Exercise brief — Exact copy, no pictures: restate each entry below word for word.

Images with lens parameters:
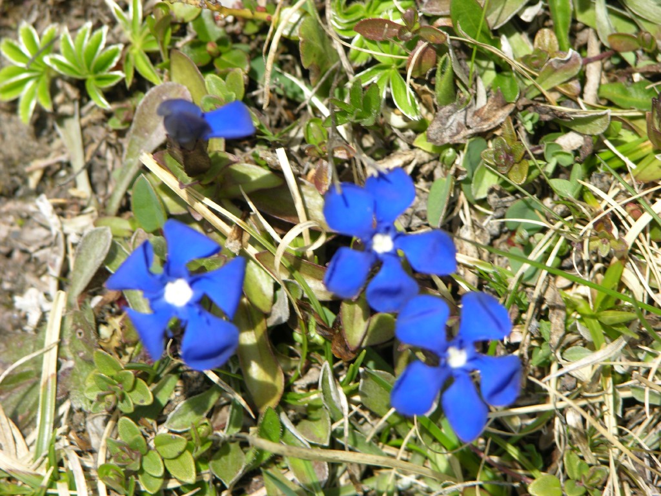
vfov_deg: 5.3
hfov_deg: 7.1
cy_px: 248
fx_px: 5347
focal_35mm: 280
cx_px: 330
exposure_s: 1/235
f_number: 4.7
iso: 50
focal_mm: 71.2
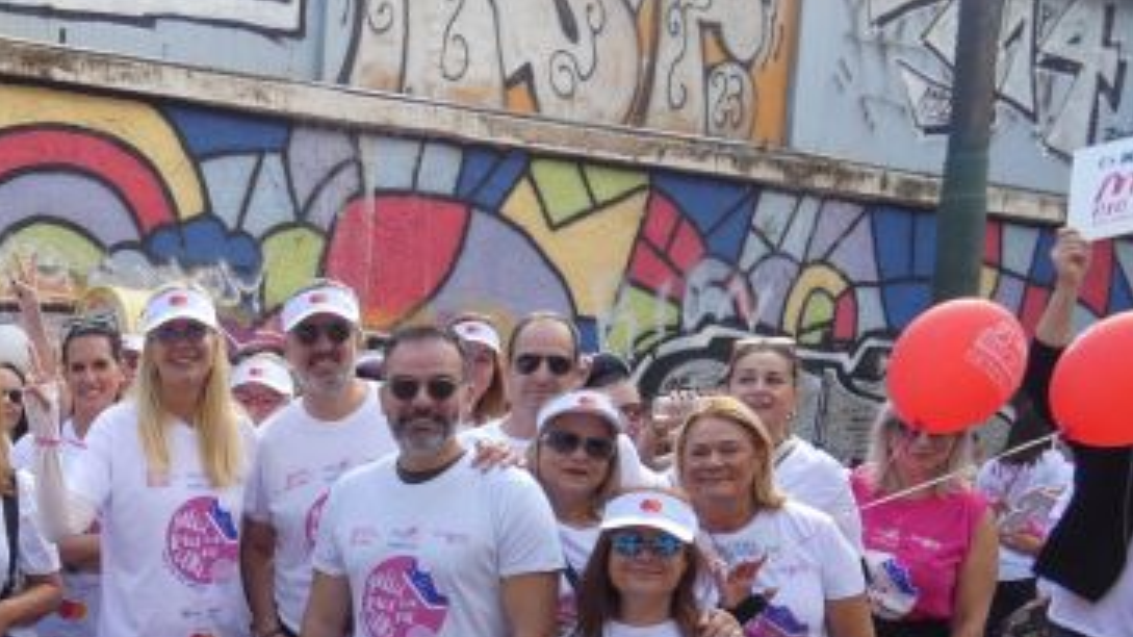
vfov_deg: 23.6
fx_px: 1442
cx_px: 87
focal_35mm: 48
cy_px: 674
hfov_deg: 39.4
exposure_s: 1/200
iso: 80
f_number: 2.8
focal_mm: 3.6
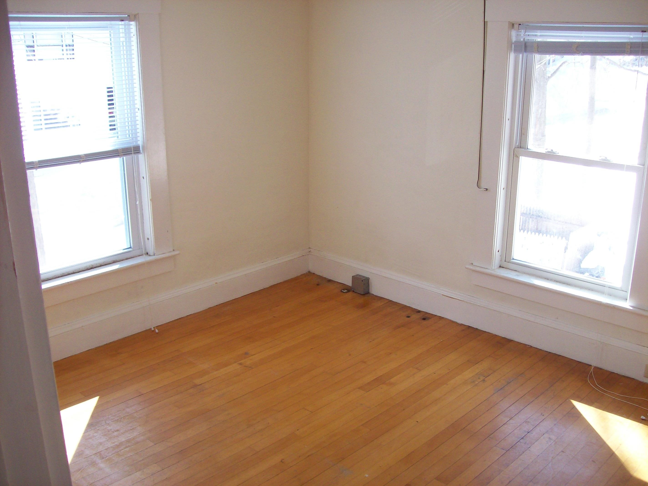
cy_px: 243
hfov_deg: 51.4
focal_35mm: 36
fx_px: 674
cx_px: 324
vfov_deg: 39.6
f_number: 2.7
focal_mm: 6
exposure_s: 1/102
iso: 80
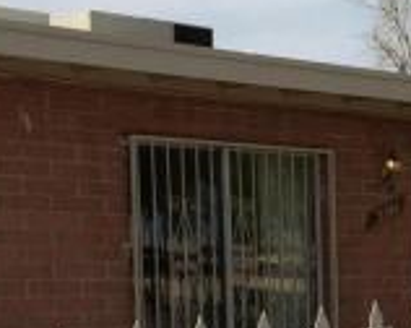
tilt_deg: -1.8
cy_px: 424
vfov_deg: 10.9
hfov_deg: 13.4
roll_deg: +1.2
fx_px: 1677
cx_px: 549
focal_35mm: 138
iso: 32
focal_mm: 4.15
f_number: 2.2
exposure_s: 1/2825
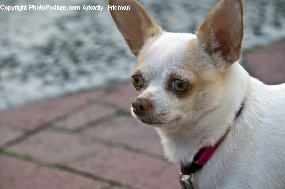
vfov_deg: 5.4
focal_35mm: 255
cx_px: 142
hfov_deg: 8.1
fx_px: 2015
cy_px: 94
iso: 200
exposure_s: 1/100
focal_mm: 170
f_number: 6.3
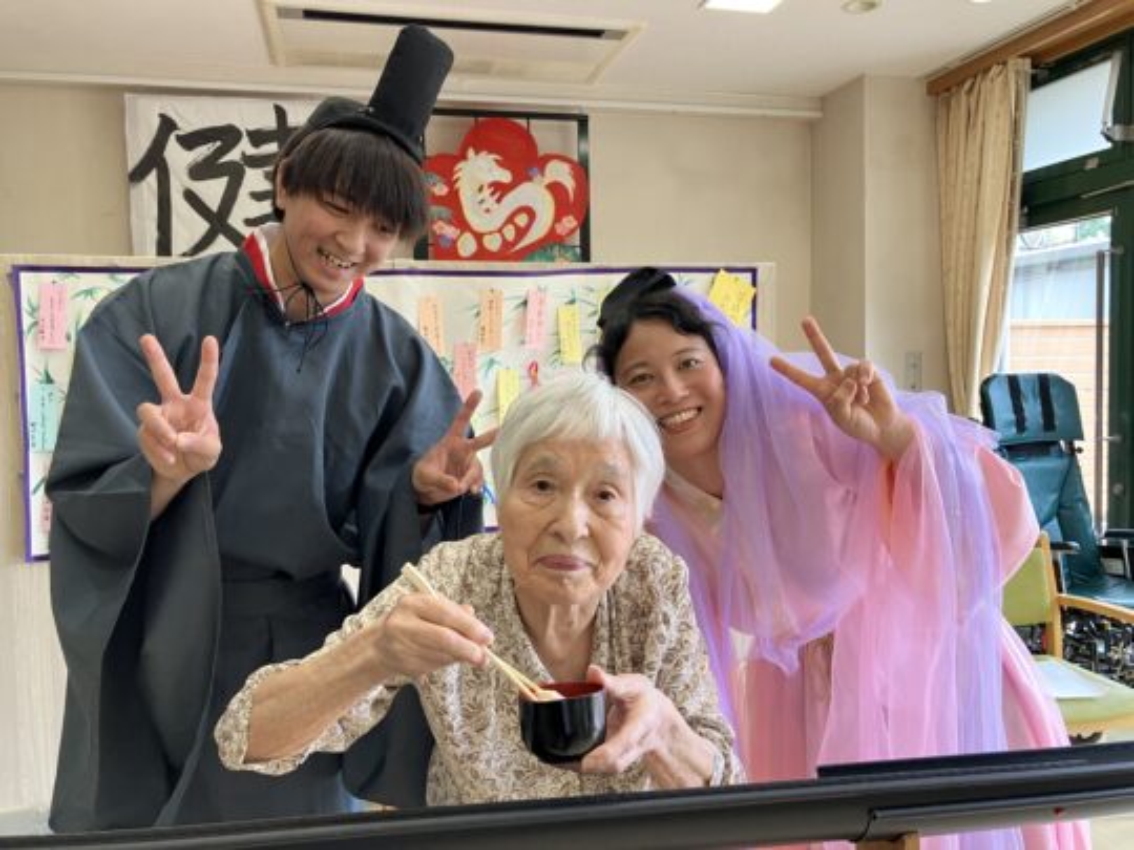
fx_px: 917
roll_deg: +0.0
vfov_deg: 49.7
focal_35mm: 28
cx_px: 567
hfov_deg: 63.4
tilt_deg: -3.0
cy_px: 425
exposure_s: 1/50
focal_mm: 3.99
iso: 64
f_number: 1.8
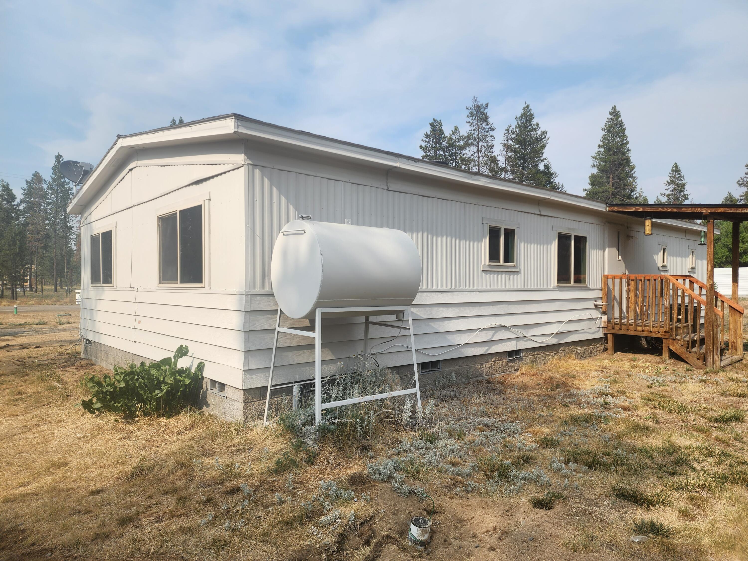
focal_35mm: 23
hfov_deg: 73.9
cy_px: 280
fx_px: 497
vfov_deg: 58.9
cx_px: 374
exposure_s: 1/1304
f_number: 1.8
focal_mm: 6.4
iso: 12
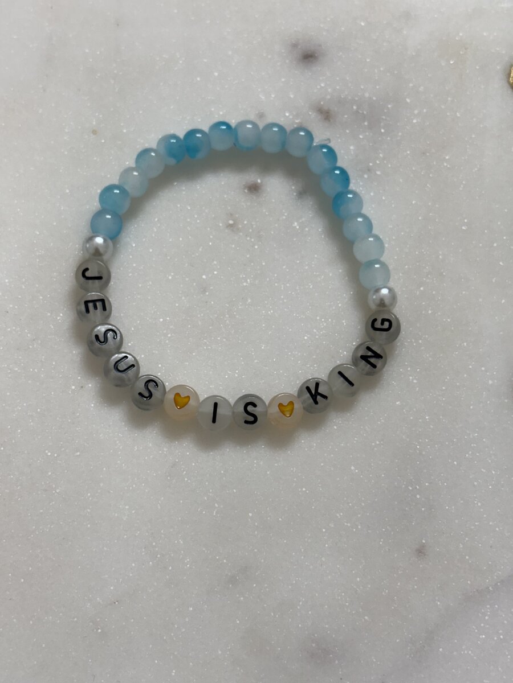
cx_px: 256
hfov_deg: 28.0
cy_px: 342
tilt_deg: -71.1
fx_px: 1028
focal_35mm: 52
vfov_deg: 36.8
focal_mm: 5.96
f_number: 1.6
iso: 40
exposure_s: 1/60
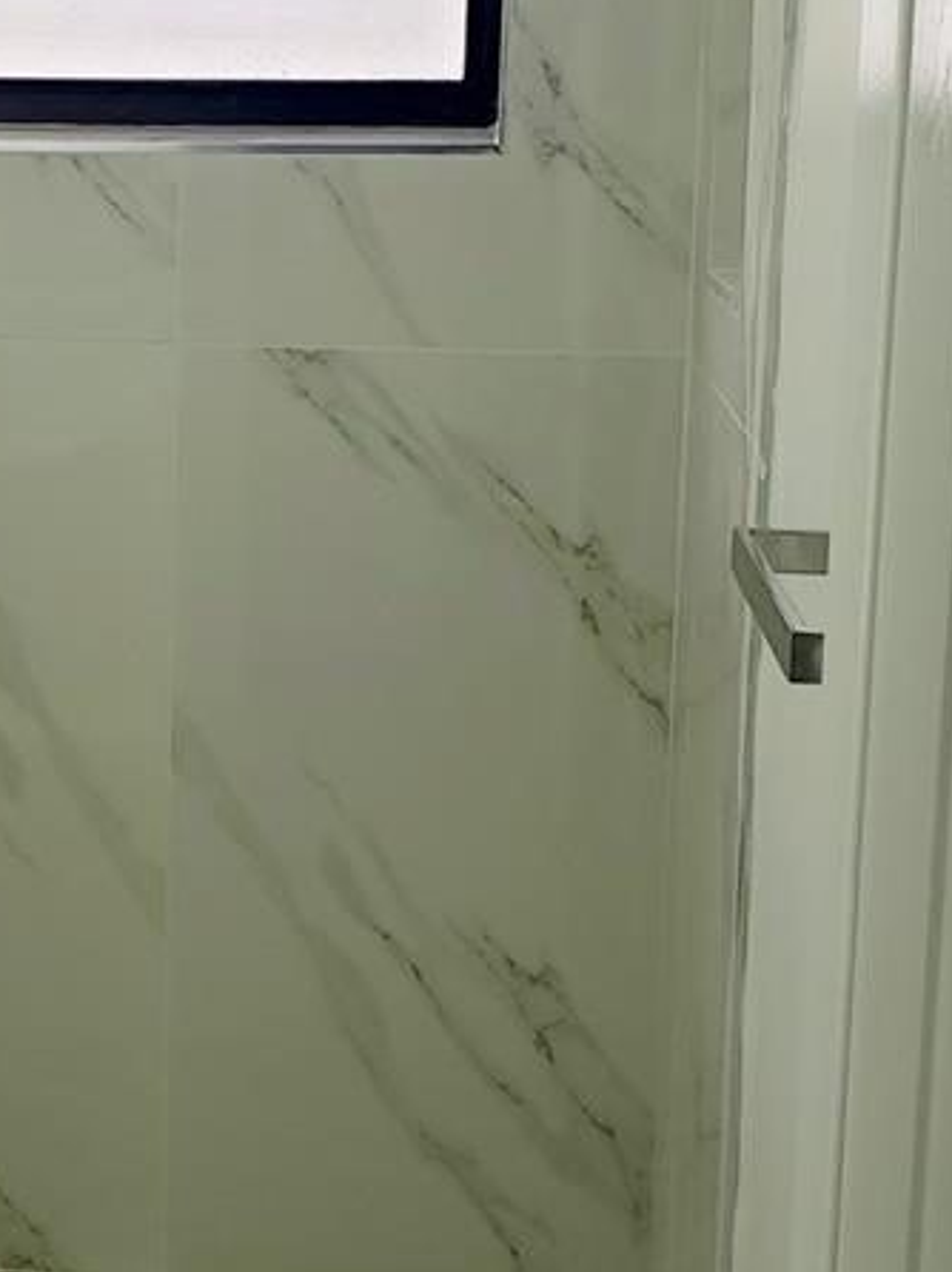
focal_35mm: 70
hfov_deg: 20.2
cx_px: -31
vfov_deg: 27.7
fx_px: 2569
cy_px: 456
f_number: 2.4
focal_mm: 4.3
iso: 50
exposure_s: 1/145
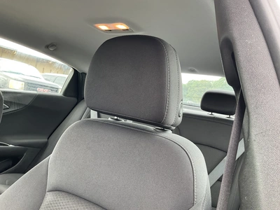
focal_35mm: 29
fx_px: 235
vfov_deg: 48.2
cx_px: 140
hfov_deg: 61.7
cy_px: 105
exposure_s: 1/88
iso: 64
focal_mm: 3
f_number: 1.8
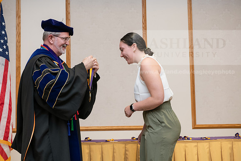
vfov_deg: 20.6
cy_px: 80
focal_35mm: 66
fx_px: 442
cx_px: 120
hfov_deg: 30.5
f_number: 5.6
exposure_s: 1/200
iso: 2000
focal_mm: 66
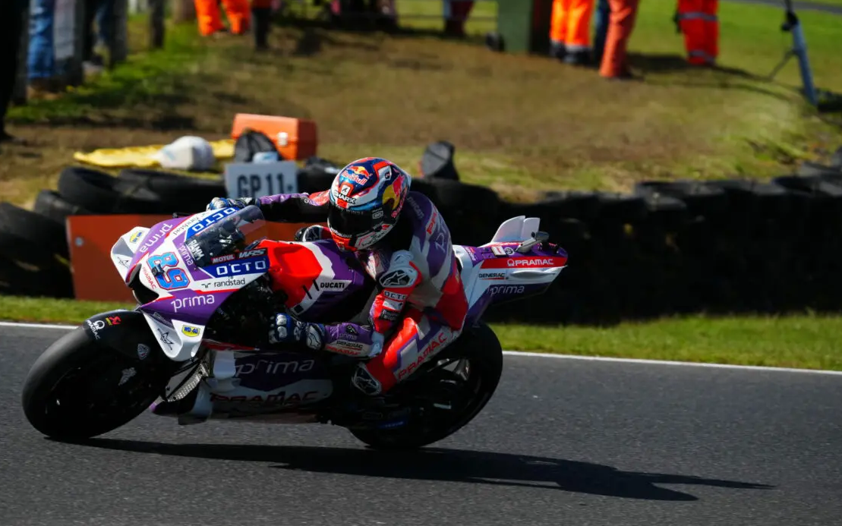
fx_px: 9385
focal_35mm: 409
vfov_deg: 3.2
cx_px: 391
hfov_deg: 5.1
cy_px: 285
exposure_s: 1/2000
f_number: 8
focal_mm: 371
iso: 640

Result —
vfov_deg: 5.3
hfov_deg: 7.1
cy_px: 248
fx_px: 5347
focal_35mm: 280
cx_px: 330
exposure_s: 1/235
f_number: 4.7
iso: 50
focal_mm: 71.2
vfov_deg: 23.6
fx_px: 1442
cx_px: 87
focal_35mm: 48
cy_px: 674
hfov_deg: 39.4
exposure_s: 1/200
iso: 80
f_number: 2.8
focal_mm: 3.6
cy_px: 243
hfov_deg: 51.4
focal_35mm: 36
fx_px: 674
cx_px: 324
vfov_deg: 39.6
f_number: 2.7
focal_mm: 6
exposure_s: 1/102
iso: 80
tilt_deg: -1.8
cy_px: 424
vfov_deg: 10.9
hfov_deg: 13.4
roll_deg: +1.2
fx_px: 1677
cx_px: 549
focal_35mm: 138
iso: 32
focal_mm: 4.15
f_number: 2.2
exposure_s: 1/2825
vfov_deg: 5.4
focal_35mm: 255
cx_px: 142
hfov_deg: 8.1
fx_px: 2015
cy_px: 94
iso: 200
exposure_s: 1/100
focal_mm: 170
f_number: 6.3
fx_px: 917
roll_deg: +0.0
vfov_deg: 49.7
focal_35mm: 28
cx_px: 567
hfov_deg: 63.4
tilt_deg: -3.0
cy_px: 425
exposure_s: 1/50
focal_mm: 3.99
iso: 64
f_number: 1.8
focal_35mm: 23
hfov_deg: 73.9
cy_px: 280
fx_px: 497
vfov_deg: 58.9
cx_px: 374
exposure_s: 1/1304
f_number: 1.8
focal_mm: 6.4
iso: 12
cx_px: 256
hfov_deg: 28.0
cy_px: 342
tilt_deg: -71.1
fx_px: 1028
focal_35mm: 52
vfov_deg: 36.8
focal_mm: 5.96
f_number: 1.6
iso: 40
exposure_s: 1/60
focal_35mm: 70
hfov_deg: 20.2
cx_px: -31
vfov_deg: 27.7
fx_px: 2569
cy_px: 456
f_number: 2.4
focal_mm: 4.3
iso: 50
exposure_s: 1/145
focal_35mm: 29
fx_px: 235
vfov_deg: 48.2
cx_px: 140
hfov_deg: 61.7
cy_px: 105
exposure_s: 1/88
iso: 64
focal_mm: 3
f_number: 1.8
vfov_deg: 20.6
cy_px: 80
focal_35mm: 66
fx_px: 442
cx_px: 120
hfov_deg: 30.5
f_number: 5.6
exposure_s: 1/200
iso: 2000
focal_mm: 66
fx_px: 9385
focal_35mm: 409
vfov_deg: 3.2
cx_px: 391
hfov_deg: 5.1
cy_px: 285
exposure_s: 1/2000
f_number: 8
focal_mm: 371
iso: 640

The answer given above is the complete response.